Work instructions » Rewrite all of the lines below, replacing "pose" with "camera" everywhere it appears and leaving everything else unchanged. Leave the pictures out of your answer.

..........

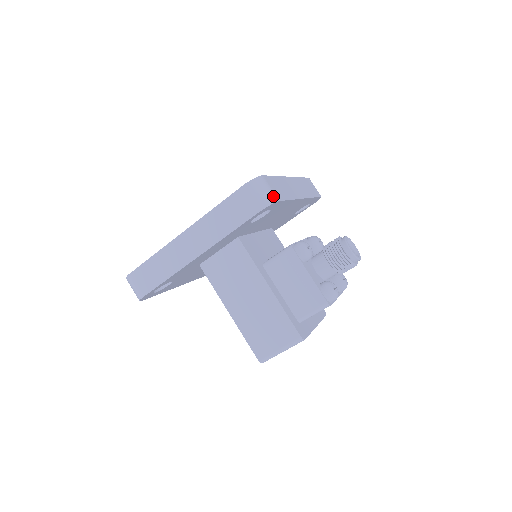
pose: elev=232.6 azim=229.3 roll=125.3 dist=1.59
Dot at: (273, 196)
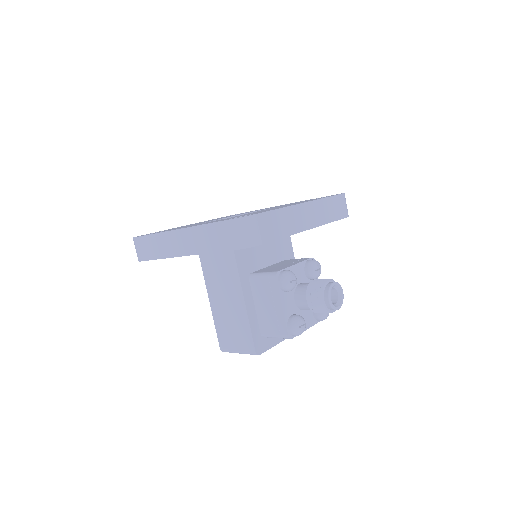
Dot at: (258, 239)
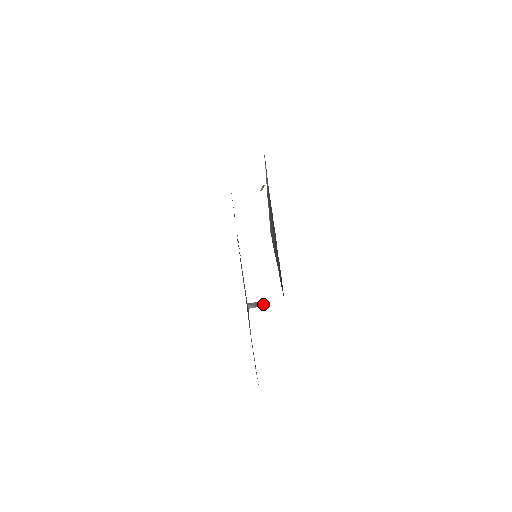
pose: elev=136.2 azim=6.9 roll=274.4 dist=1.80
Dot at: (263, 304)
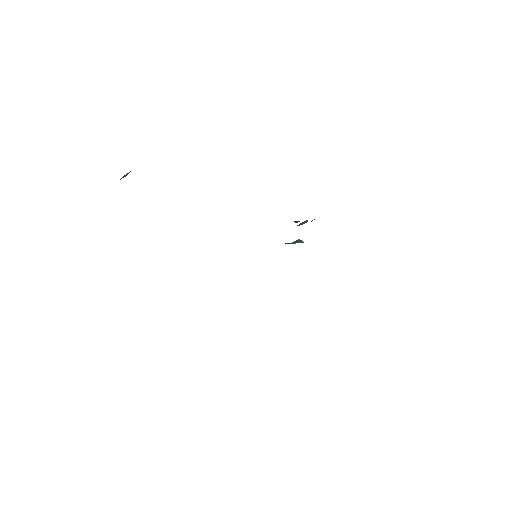
Dot at: occluded
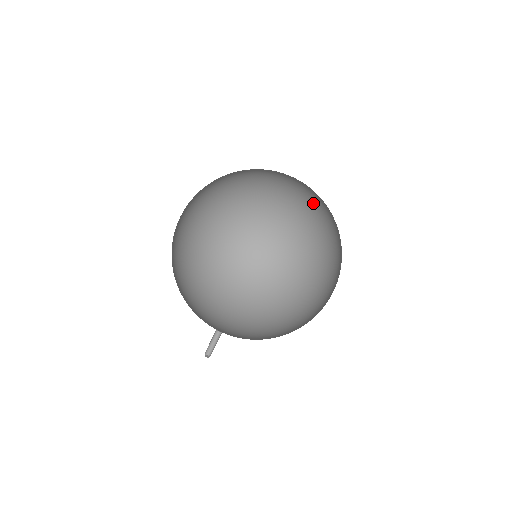
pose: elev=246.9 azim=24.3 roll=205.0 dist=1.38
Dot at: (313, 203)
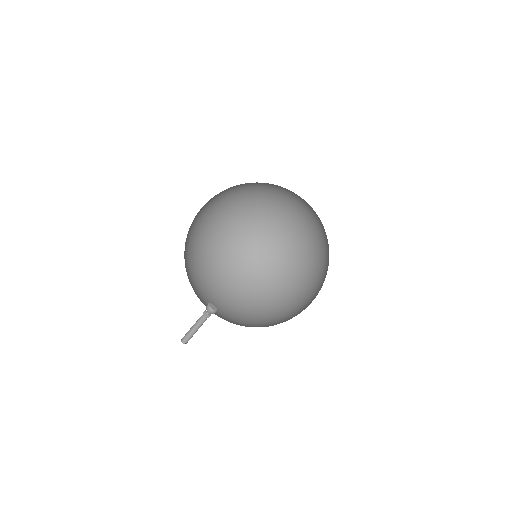
Dot at: (309, 255)
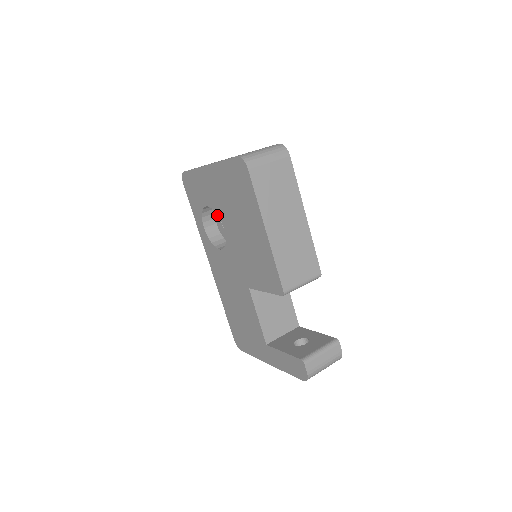
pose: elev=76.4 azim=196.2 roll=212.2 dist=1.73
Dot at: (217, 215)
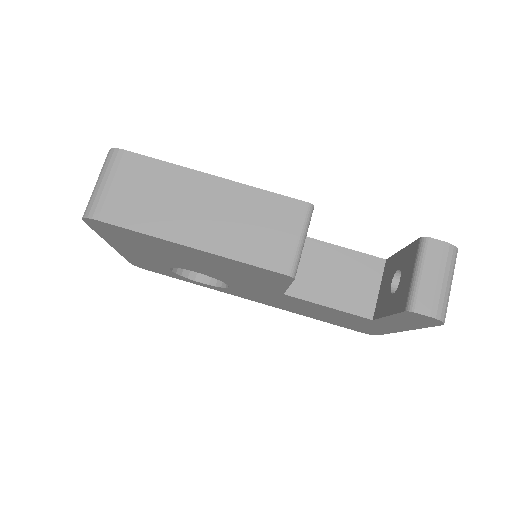
Dot at: occluded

..........

Task solution »
camera: elev=232.6 azim=229.3 roll=125.3 dist=1.59
Dot at: (273, 196)
Dot at: (258, 239)
camera: elev=136.2 azim=6.9 roll=274.4 dist=1.80
Dot at: (263, 304)
Dot at: occluded
camera: elev=246.9 azim=24.3 roll=205.0 dist=1.38
Dot at: (313, 203)
Dot at: (309, 255)
camera: elev=76.4 azim=196.2 roll=212.2 dist=1.73
Dot at: (217, 215)
Dot at: occluded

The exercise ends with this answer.